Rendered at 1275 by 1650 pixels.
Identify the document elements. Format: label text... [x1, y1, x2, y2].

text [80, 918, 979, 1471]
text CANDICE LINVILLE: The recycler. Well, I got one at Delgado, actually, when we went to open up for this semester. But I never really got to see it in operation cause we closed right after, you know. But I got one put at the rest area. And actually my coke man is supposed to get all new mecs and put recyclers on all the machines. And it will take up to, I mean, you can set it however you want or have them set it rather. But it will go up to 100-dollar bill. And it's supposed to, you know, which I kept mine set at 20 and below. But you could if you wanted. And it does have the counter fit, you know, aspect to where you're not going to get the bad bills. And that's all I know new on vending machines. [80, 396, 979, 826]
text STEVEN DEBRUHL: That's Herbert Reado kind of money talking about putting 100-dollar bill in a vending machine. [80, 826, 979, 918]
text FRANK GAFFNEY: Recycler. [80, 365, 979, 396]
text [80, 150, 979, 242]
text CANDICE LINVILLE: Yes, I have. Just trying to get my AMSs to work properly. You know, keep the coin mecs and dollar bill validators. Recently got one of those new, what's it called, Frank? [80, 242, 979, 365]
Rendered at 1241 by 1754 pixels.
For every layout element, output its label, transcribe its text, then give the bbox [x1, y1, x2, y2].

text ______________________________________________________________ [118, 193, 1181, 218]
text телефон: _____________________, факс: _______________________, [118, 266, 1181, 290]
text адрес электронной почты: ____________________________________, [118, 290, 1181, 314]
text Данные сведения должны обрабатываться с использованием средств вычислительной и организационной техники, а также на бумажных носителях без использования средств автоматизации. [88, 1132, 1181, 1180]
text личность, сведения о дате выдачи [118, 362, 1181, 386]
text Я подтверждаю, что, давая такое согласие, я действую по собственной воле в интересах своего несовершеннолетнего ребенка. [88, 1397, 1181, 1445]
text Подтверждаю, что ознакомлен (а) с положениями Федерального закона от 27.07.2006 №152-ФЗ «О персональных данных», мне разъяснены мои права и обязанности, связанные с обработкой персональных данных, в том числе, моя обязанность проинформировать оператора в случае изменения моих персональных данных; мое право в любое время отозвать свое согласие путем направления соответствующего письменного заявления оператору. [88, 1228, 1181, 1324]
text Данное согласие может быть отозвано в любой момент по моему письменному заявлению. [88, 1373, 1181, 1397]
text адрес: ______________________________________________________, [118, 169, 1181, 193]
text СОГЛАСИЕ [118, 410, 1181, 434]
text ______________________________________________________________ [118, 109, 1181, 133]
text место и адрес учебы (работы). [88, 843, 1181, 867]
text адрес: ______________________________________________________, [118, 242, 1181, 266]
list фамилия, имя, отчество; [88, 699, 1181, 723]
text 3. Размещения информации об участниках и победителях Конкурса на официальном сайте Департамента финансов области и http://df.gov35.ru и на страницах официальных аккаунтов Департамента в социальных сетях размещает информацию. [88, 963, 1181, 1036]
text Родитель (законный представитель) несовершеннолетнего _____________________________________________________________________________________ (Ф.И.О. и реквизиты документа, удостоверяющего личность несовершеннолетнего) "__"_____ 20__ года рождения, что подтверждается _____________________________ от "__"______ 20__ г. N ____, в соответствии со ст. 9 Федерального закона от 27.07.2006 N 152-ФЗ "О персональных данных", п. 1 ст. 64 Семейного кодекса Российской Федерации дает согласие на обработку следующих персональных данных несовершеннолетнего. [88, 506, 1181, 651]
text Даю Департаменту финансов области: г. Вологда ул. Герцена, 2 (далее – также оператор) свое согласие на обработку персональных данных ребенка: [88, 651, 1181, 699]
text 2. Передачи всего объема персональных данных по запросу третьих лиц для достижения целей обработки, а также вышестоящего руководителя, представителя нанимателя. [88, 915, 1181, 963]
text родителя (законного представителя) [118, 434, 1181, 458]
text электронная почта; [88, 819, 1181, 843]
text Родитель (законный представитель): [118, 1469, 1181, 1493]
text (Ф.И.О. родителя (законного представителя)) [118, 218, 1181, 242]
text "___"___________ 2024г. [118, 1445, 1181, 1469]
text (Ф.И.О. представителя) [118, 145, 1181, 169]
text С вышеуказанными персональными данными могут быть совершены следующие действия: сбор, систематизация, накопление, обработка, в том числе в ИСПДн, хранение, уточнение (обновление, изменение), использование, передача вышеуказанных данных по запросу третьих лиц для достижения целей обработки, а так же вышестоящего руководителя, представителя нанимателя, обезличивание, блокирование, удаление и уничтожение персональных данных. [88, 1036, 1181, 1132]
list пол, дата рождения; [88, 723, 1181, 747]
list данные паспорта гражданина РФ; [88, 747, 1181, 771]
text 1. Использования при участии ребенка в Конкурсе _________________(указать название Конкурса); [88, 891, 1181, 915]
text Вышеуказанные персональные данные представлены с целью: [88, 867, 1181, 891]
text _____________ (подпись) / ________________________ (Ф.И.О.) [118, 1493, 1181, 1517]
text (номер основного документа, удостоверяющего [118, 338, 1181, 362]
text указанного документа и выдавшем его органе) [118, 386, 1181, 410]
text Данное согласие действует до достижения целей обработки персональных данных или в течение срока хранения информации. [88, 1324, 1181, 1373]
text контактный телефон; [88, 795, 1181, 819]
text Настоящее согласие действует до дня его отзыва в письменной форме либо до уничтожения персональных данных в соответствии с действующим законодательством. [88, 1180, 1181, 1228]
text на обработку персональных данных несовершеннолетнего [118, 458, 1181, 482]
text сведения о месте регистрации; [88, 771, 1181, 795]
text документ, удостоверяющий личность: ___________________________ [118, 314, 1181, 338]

- [YOUR TASK]: Repeat the material above precisely.

- [ANSWER SECTION]:
Rendered at 1275 by 1650 pixels.
Identify the document elements. Format: label text... [x1, y1, x2, y2].

text [80, 918, 979, 1471]
text CANDICE LINVILLE: The recycler. Well, I got one at Delgado, actually, when we went to open up for this semester. But I never really got to see it in operation cause we closed right after, you know. But I got one put at the rest area. And actually my coke man is supposed to get all new mecs and put recyclers on all the machines. And it will take up to, I mean, you can set it however you want or have them set it rather. But it will go up to 100-dollar bill. And it's supposed to, you know, which I kept mine set at 20 and below. But you could if you wanted. And it does have the counter fit, you know, aspect to where you're not going to get the bad bills. And that's all I know new on vending machines. [80, 396, 979, 826]
text STEVEN DEBRUHL: That's Herbert Reado kind of money talking about putting 100-dollar bill in a vending machine. [80, 826, 979, 918]
text FRANK GAFFNEY: Recycler. [80, 365, 979, 396]
text [80, 150, 979, 242]
text CANDICE LINVILLE: Yes, I have. Just trying to get my AMSs to work properly. You know, keep the coin mecs and dollar bill validators. Recently got one of those new, what's it called, Frank? [80, 242, 979, 365]
Rendered at 1241 by 1754 pixels.
For every layout element, output its label, transcribe its text, then give the bbox [x1, y1, x2, y2].

text ______________________________________________________________ [118, 193, 1181, 218]
text телефон: _____________________, факс: _______________________, [118, 266, 1181, 290]
text адрес электронной почты: ____________________________________, [118, 290, 1181, 314]
text Данные сведения должны обрабатываться с использованием средств вычислительной и организационной техники, а также на бумажных носителях без использования средств автоматизации. [88, 1132, 1181, 1180]
text личность, сведения о дате выдачи [118, 362, 1181, 386]
text Я подтверждаю, что, давая такое согласие, я действую по собственной воле в интересах своего несовершеннолетнего ребенка. [88, 1397, 1181, 1445]
text Подтверждаю, что ознакомлен (а) с положениями Федерального закона от 27.07.2006 №152-ФЗ «О персональных данных», мне разъяснены мои права и обязанности, связанные с обработкой персональных данных, в том числе, моя обязанность проинформировать оператора в случае изменения моих персональных данных; мое право в любое время отозвать свое согласие путем направления соответствующего письменного заявления оператору. [88, 1228, 1181, 1324]
text Данное согласие может быть отозвано в любой момент по моему письменному заявлению. [88, 1373, 1181, 1397]
text адрес: ______________________________________________________, [118, 169, 1181, 193]
text СОГЛАСИЕ [118, 410, 1181, 434]
text ______________________________________________________________ [118, 109, 1181, 133]
text место и адрес учебы (работы). [88, 843, 1181, 867]
text адрес: ______________________________________________________, [118, 242, 1181, 266]
list фамилия, имя, отчество; [88, 699, 1181, 723]
text 3. Размещения информации об участниках и победителях Конкурса на официальном сайте Департамента финансов области и http://df.gov35.ru и на страницах официальных аккаунтов Департамента в социальных сетях размещает информацию. [88, 963, 1181, 1036]
text Родитель (законный представитель) несовершеннолетнего _____________________________________________________________________________________ (Ф.И.О. и реквизиты документа, удостоверяющего личность несовершеннолетнего) "__"_____ 20__ года рождения, что подтверждается _____________________________ от "__"______ 20__ г. N ____, в соответствии со ст. 9 Федерального закона от 27.07.2006 N 152-ФЗ "О персональных данных", п. 1 ст. 64 Семейного кодекса Российской Федерации дает согласие на обработку следующих персональных данных несовершеннолетнего. [88, 506, 1181, 651]
text Даю Департаменту финансов области: г. Вологда ул. Герцена, 2 (далее – также оператор) свое согласие на обработку персональных данных ребенка: [88, 651, 1181, 699]
text 2. Передачи всего объема персональных данных по запросу третьих лиц для достижения целей обработки, а также вышестоящего руководителя, представителя нанимателя. [88, 915, 1181, 963]
text родителя (законного представителя) [118, 434, 1181, 458]
text электронная почта; [88, 819, 1181, 843]
text Родитель (законный представитель): [118, 1469, 1181, 1493]
text (Ф.И.О. родителя (законного представителя)) [118, 218, 1181, 242]
text "___"___________ 2024г. [118, 1445, 1181, 1469]
text (Ф.И.О. представителя) [118, 145, 1181, 169]
text С вышеуказанными персональными данными могут быть совершены следующие действия: сбор, систематизация, накопление, обработка, в том числе в ИСПДн, хранение, уточнение (обновление, изменение), использование, передача вышеуказанных данных по запросу третьих лиц для достижения целей обработки, а так же вышестоящего руководителя, представителя нанимателя, обезличивание, блокирование, удаление и уничтожение персональных данных. [88, 1036, 1181, 1132]
list пол, дата рождения; [88, 723, 1181, 747]
list данные паспорта гражданина РФ; [88, 747, 1181, 771]
text 1. Использования при участии ребенка в Конкурсе _________________(указать название Конкурса); [88, 891, 1181, 915]
text Вышеуказанные персональные данные представлены с целью: [88, 867, 1181, 891]
text _____________ (подпись) / ________________________ (Ф.И.О.) [118, 1493, 1181, 1517]
text (номер основного документа, удостоверяющего [118, 338, 1181, 362]
text указанного документа и выдавшем его органе) [118, 386, 1181, 410]
text Данное согласие действует до достижения целей обработки персональных данных или в течение срока хранения информации. [88, 1324, 1181, 1373]
text контактный телефон; [88, 795, 1181, 819]
text Настоящее согласие действует до дня его отзыва в письменной форме либо до уничтожения персональных данных в соответствии с действующим законодательством. [88, 1180, 1181, 1228]
text на обработку персональных данных несовершеннолетнего [118, 458, 1181, 482]
text сведения о месте регистрации; [88, 771, 1181, 795]
text документ, удостоверяющий личность: ___________________________ [118, 314, 1181, 338]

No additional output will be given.